> Your task:
Express the lines in the records from the line with "Understanding and" up to and including the line with "rivers, our reservoirs, and" as a JSON list of strings, one string per line, leaving out any blank lines.

Start of Exercise inputs

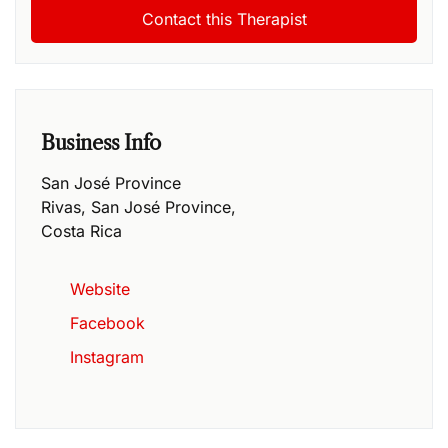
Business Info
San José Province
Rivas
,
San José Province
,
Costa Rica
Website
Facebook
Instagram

End of Exercise inputs
Start of Exercise inputs

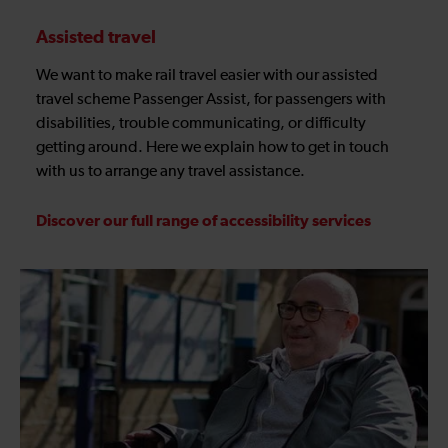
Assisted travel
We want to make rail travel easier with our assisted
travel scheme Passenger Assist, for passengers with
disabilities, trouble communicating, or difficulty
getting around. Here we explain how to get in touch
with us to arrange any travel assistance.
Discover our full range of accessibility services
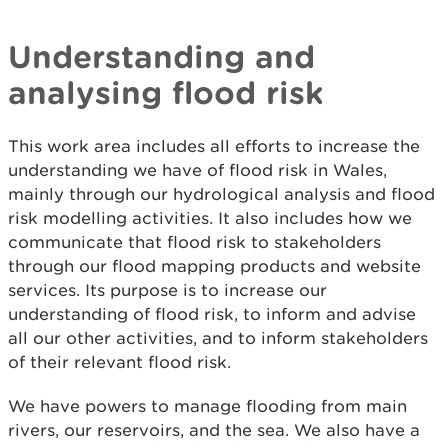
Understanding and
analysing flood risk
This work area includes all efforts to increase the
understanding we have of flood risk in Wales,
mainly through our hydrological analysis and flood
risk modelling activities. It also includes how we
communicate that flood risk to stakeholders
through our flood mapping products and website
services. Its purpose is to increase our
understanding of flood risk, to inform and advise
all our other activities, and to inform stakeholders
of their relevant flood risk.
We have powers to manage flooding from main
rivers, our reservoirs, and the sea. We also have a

End of Exercise inputs

> Task solution:
[
  "Understanding and",
  "analysing flood risk",
  "This work area includes all efforts to increase the",
  "understanding we have of flood risk in Wales,",
  "mainly through our hydrological analysis and flood",
  "risk modelling activities. It also includes how we",
  "communicate that flood risk to stakeholders",
  "through our flood mapping products and website",
  "services. Its purpose is to increase our",
  "understanding of flood risk, to inform and advise",
  "all our other activities, and to inform stakeholders",
  "of their relevant flood risk.",
  "We have powers to manage flooding from main",
  "rivers, our reservoirs, and the sea. We also have a"
]